Do you know if they have any data to support the fact these lofts do keep numbers under control. That would be so useful in fighting the cause and encouraging other councils to consider more humane methods.

It would be lovely to be able to enjoy the local pigeons without constantly looking over your shoulder for wardens etc. 

Thanks for posting them,

Janet


----------



## kamz (Jan 23, 2010)

I did a search of the Melbourne city council and couldn't find any recent statistics. I will call the council in the morning and ask. there was only information referring to a small reduction in pigeon numbers the following year, and no further information since. there have been no people fined for pigeon feeding since the new regulations came in regarding only feeding at batman park.

I would like point out that whilst individual pigeon feeders are abiding with the pigeon feeding laws, the amount of fast food waste and restaurant waste seems to encourage the pigeons to stay in the main city. Council needs to crackdown on traders for not disposing of food waste appropriately, particularly in chinatown, where there are hordes of pigeons. There are also lots of pigeons at the nearby mcdonalds and KFC's. Ultimately people's bad habits are still the problem. Does seem to be less pigeons.


----------



## Bella_F (Nov 29, 2008)

Wow, Thanks for the photos Kamz! I am really impressed and heartened to see this being done for them. I like how you can feed them near the loft.

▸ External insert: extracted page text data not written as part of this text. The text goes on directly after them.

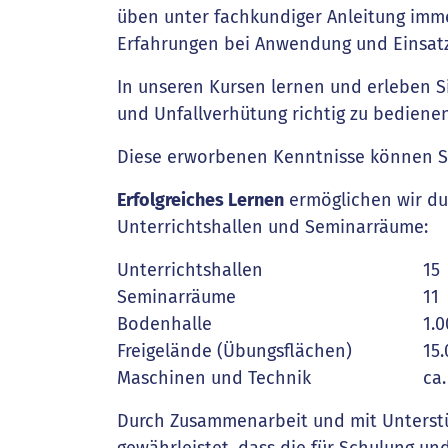
üben unter fachkundiger Anleitung imme
Erfahrungen bei Anwendung und Einsat
In unseren Kursen lernen und erleben S
und Unfallverhütung richtig zu bedienen
Diese erworbenen Kenntnisse können Sie
Erfolgreiches Lernen
ermöglichen wir dur
Unterrichtshallen und Seminarräume:
Unterrichtshallen
15
Seminarräume
11
Bodenhalle
1.
Freigelände (Übungsflächen)
15
Maschinen und Technik
ca.
Durch Zusammenarbeit und mit Unterstü
gewährleistet, dass die für Schulung un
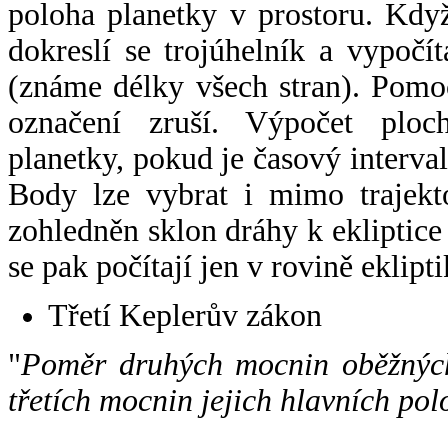
poloha planetky v prostoru. Kdy
dokreslí se trojúhelník a vypoč
(známe délky všech stran). Pomo
označení zruší. Výpočet ploch
planetky, pokud je časový interval
Body lze vybrat i mimo trajekto
zohledněn sklon dráhy k ekliptice
se pak počítají jen v rovině eklipti
Třetí Keplerův zákon
"
Poměr druhých mocnin oběžných
třetích mocnin jejich hlavních pol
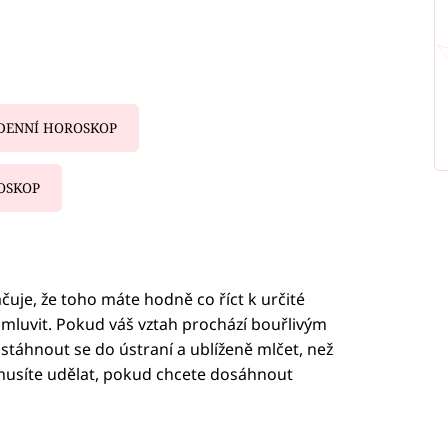
DENNÍ HOROSKOP
OSKOP
iled to fetch
uje, že toho máte hodně co říct k určité
 mluvit. Pokud váš vztah prochází bouřlivým
táhnout se do ústraní a ublíženě mlčet, než
k musíte udělat, pokud chcete dosáhnout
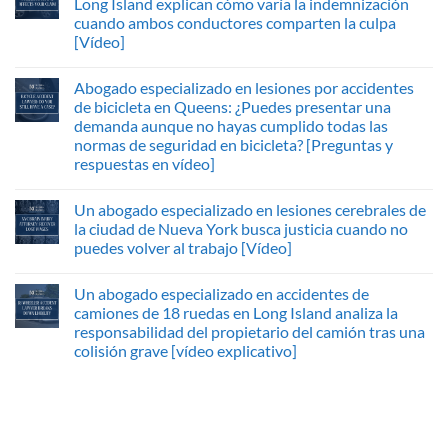
Long Island explican cómo varía la indemnización
cuando ambos conductores comparten la culpa
[Vídeo]
Abogado especializado en lesiones por accidentes
de bicicleta en Queens: ¿Puedes presentar una
demanda aunque no hayas cumplido todas las
normas de seguridad en bicicleta? [Preguntas y
respuestas en vídeo]
Un abogado especializado en lesiones cerebrales de
la ciudad de Nueva York busca justicia cuando no
puedes volver al trabajo [Vídeo]
Un abogado especializado en accidentes de
camiones de 18 ruedas en Long Island analiza la
responsabilidad del propietario del camión tras una
colisión grave [vídeo explicativo]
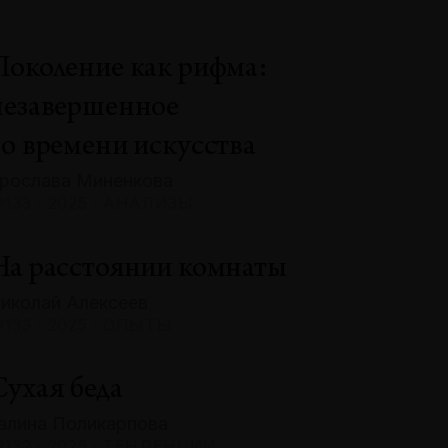
Поколение как рифма:
незавершенное
во времени искусства
рослава Миненкова
133 · 2025 · АНАЛИЗЫ
На расстоянии комнаты
иколай Алексеев
133 · 2025 · ОПЫТЫ
Сухая беда
алина Поликарпова
132 · 2025 · ТЕНДЕНЦИИ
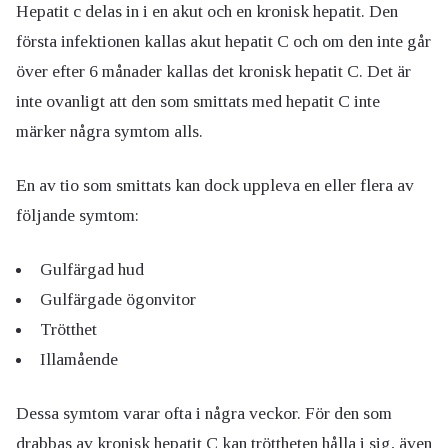
Hepatit c delas in i en akut och en kronisk hepatit. Den
första infektionen kallas akut hepatit C och om den inte går
över efter 6 månader kallas det kronisk hepatit C. Det är
inte ovanligt att den som smittats med hepatit C inte
märker några symtom alls.
En av tio som smittats kan dock uppleva en eller flera av
följande symtom:
Gulfärgad hud
Gulfärgade ögonvitor
Trötthet
Illamående
Dessa symtom varar ofta i några veckor. För den som
drabbas av kronisk hepatit C kan tröttheten hålla i sig, även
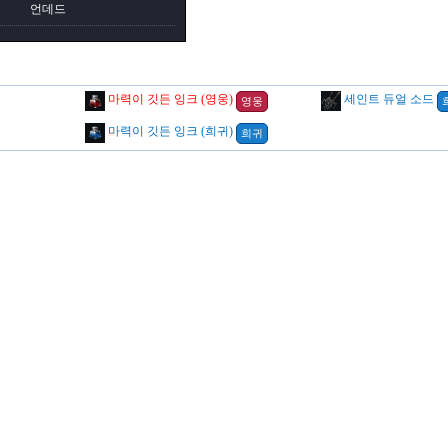
언데드
마력이 깃든 잉크 (영웅)
세인트 듀얼 소드
영웅
마력이 깃든 잉크 (희귀)
희귀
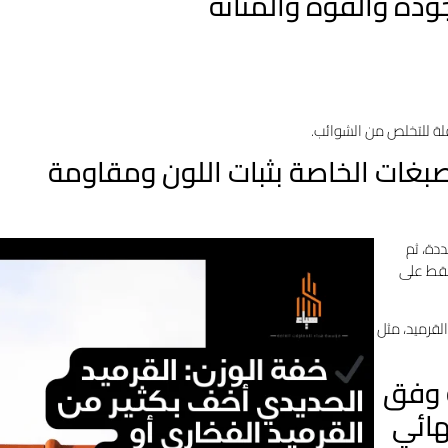
اقلة للتخلص من الشوائب.
لصبغات الخاصة بثبات اللون ومقاومة
دة، ثم
فقط على
القرميد، مثل
ة وفق
هائي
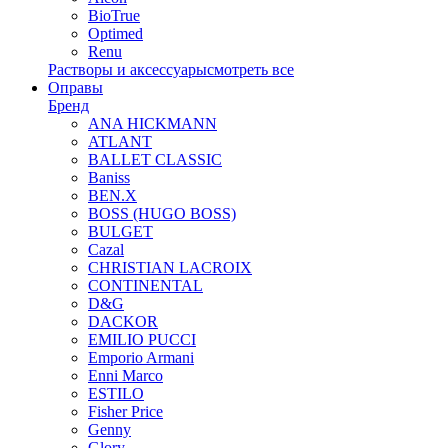
BioTrue
Optimed
Renu
Растворы и аксессуары
смотреть все
Оправы
Бренд
ANA HICKMANN
ATLANT
BALLET CLASSIC
Baniss
BEN.X
BOSS (HUGO BOSS)
BULGET
Cazal
CHRISTIAN LACROIX
CONTINENTAL
D&G
DACKOR
EMILIO PUCCI
Emporio Armani
Enni Marco
ESTILO
Fisher Price
Genny
Glory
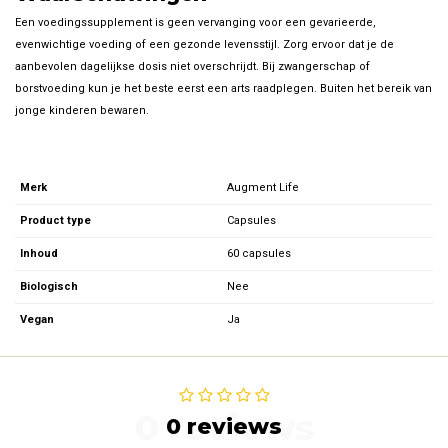
Een voedingssupplement is geen vervanging voor een gevarieerde,
evenwichtige voeding of een gezonde levensstijl. Zorg ervoor dat je de
aanbevolen dagelijkse dosis niet overschrijdt. Bij zwangerschap of
borstvoeding kun je het beste eerst een arts raadplegen. Buiten het bereik van
jonge kinderen bewaren.
Merk
Augment Life
Product type
Capsules
Inhoud
60 capsules
Biologisch
Nee
Vegan
Ja
0 reviews
0 reviews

A friend of mine lives in Brasilia and they have a really pretty one there, designed like a curvy, two pronged tall monument. The Melbourne one looks bigger & more functional. I hope they build one up here in Brisbane!


----------



## kamz (Jan 23, 2010)

Got a response from melbourne council regarding thepigeon loft. 

I asked them: 

- - has the loft decreased the number of pigeons, and if so by how much?**
Response : The Dove Coat has not been in place long enough at this time to gain a clear view of the Pigeon numbers within the CBD..*

-- is the expense of maintaining the pigeon loft less than previous pigeon control methods?
Response: sorry can not advise on this one...*

-- Has it been effective? if not, why not?*
response: I feel*the Dove coat has been effective by the means to offer the Public a designated area to feed and view the pigeons in an open and safe environment...
In the past there*was around five locations within the CBD that members of the public would feed the birds..with the over feeding by the public and the over population of the birds these areas*had become*a*hazard for the public and the birds within these*CBD locations..*

Probably not the hard numbers people wanted...


----------



## Jerryx4 (Jun 9, 2011)

Hi, I'm in Melb too! 
Didn't know about the dovecoate but i'll deff go have a look.
I always carry a small spice container with racing mix that I feed the ferals sometimes when I go into the city.
I have noticed over the past year or so there are no pigeons in the CBD. used to be hundreds so they must have taken some sort of drastic action.


----------



## msmely (Feb 13, 2011)

That is awesome! I tried to look for Batman Park once to feed pigeons but could never find it.


----------



## Jerryx4 (Jun 9, 2011)

Northcoate...lol The famous one where the cops shot a 15y.o. a few years back lol!


----------